The key to tackling those issues has been digitalisation and the use of technology to analyse the content of water, according to Ms Husu-Kallio.
“What is extremely important is that we have now have the tools to accurately measure the cleanliness of the water,” she said.
“This wasn’t always the case. When I was a kid we had no way of knowing the dangers of what you could throw in a lake.
“Nowadays it is completely understood what you can and can’t do with water.
“In Lapland, you can still drink water straight from the lakes because they are so clean. That’s not very common anywhere else in the world.”
As a nation that is rich in water supply, Finland has been able to develop technology to help reduce the level of water pollution, said Ms Husu-Kallio.
However, the challenge is different elsewhere.
A recent UN report said the issue for many nations was not a lack of physical water but the failure to ensure a regular supply due to the absence of proper infrastructures.
The UN estimated there were 2.3 billion people living in water-stressed countries in 2021.
Of those, 733 million were living in countries facing “high to critical” levels of water stress.
“Water drought is getting worse and worse by the day in other parts of the world,” she said.
“I was in Cape Town, South Africa, recently and it was close to having no water available at all.
“The technology is needed there to ensure there is no leaking of water and there is not a single drop wasted.”
While the Covid-19 pandemic had many negative results, one area in which it had a positive outcome was sharpening minds on the need to improve the world we live in, said Ms Husu-Kallio.

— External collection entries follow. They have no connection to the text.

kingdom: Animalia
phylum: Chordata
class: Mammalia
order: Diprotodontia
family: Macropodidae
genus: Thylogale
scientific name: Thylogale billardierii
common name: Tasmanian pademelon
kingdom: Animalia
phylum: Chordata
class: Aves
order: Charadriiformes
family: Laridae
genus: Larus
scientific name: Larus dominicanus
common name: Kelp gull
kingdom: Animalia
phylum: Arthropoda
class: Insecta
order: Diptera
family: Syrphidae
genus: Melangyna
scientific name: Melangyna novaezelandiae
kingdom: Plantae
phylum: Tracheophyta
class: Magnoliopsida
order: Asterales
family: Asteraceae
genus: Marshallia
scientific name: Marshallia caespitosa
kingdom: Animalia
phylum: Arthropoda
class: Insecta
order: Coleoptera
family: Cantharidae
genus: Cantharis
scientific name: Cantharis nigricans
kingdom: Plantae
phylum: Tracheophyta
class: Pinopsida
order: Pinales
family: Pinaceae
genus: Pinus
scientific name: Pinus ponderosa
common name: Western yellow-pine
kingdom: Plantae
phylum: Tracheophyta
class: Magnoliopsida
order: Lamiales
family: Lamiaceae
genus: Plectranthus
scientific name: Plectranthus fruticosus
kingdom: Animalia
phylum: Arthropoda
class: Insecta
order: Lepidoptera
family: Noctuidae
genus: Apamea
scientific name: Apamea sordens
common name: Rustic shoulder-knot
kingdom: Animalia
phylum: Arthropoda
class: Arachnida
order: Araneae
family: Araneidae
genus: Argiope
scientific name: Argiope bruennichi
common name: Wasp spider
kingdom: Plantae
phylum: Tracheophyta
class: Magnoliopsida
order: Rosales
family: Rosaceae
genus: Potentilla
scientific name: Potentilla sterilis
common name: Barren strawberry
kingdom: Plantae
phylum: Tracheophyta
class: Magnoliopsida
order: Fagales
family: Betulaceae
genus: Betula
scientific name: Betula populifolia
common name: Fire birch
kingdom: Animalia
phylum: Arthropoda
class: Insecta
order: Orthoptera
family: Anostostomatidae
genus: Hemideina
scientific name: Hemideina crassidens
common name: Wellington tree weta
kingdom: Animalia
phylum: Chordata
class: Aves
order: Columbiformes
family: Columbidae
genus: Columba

"It made us wake up and get back to basics and think about how we are using the resources we have,” she said.
“It showed us solutions must be sustainable in the future.”
Another expert speaking at Expo 2020 Dubai said the global issues around having access to clean water were mounting.
“It has been projected by 2025 that two thirds of all people on the planet will experience severe water shortages at least one month a year,” said Martin Renck, founder of Wayout International, which produces hardware and software systems for local coverage of safe drinking water.
“It’s even a problem in the developed world where cities are using piping systems that were installed when the cities were first built and based on old requirements.
“Cities have grown so fast and the issue isn’t just about having access to drinking water, now the very source is being polluted by the likes of chemicals and plastics.”
Mr Renck was speaking from the Swedish pavilion where he was demonstrating his company's smart tap system, which provides safe drinking water from treated sources, including sea water.